THE TASK: Among the records below, the line containing "pen holder: none" marks the start. Output it and all lines after it exactly.
━━━ LISTED ENTRIES ━━━
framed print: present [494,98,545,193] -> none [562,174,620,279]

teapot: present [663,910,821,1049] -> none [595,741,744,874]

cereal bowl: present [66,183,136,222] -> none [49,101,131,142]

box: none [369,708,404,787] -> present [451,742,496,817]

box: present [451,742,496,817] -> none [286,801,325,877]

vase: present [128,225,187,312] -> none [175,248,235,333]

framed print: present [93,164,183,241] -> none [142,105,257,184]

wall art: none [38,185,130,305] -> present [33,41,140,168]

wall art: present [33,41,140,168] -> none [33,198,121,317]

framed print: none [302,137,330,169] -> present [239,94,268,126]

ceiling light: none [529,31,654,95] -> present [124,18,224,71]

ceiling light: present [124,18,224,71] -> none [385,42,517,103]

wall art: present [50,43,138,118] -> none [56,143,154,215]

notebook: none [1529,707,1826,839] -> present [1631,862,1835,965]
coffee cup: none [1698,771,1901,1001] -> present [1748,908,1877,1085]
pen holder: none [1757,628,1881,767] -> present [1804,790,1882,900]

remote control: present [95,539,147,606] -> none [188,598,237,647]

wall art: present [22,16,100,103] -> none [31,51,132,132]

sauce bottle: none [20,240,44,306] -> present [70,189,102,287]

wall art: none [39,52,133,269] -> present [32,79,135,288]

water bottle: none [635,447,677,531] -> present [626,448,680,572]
━━━
COMPLETED EXERCISE:
pen holder: none [1757,628,1881,767] -> present [1804,790,1882,900]

remote control: present [95,539,147,606] -> none [188,598,237,647]

wall art: present [22,16,100,103] -> none [31,51,132,132]

sauce bottle: none [20,240,44,306] -> present [70,189,102,287]

wall art: none [39,52,133,269] -> present [32,79,135,288]

water bottle: none [635,447,677,531] -> present [626,448,680,572]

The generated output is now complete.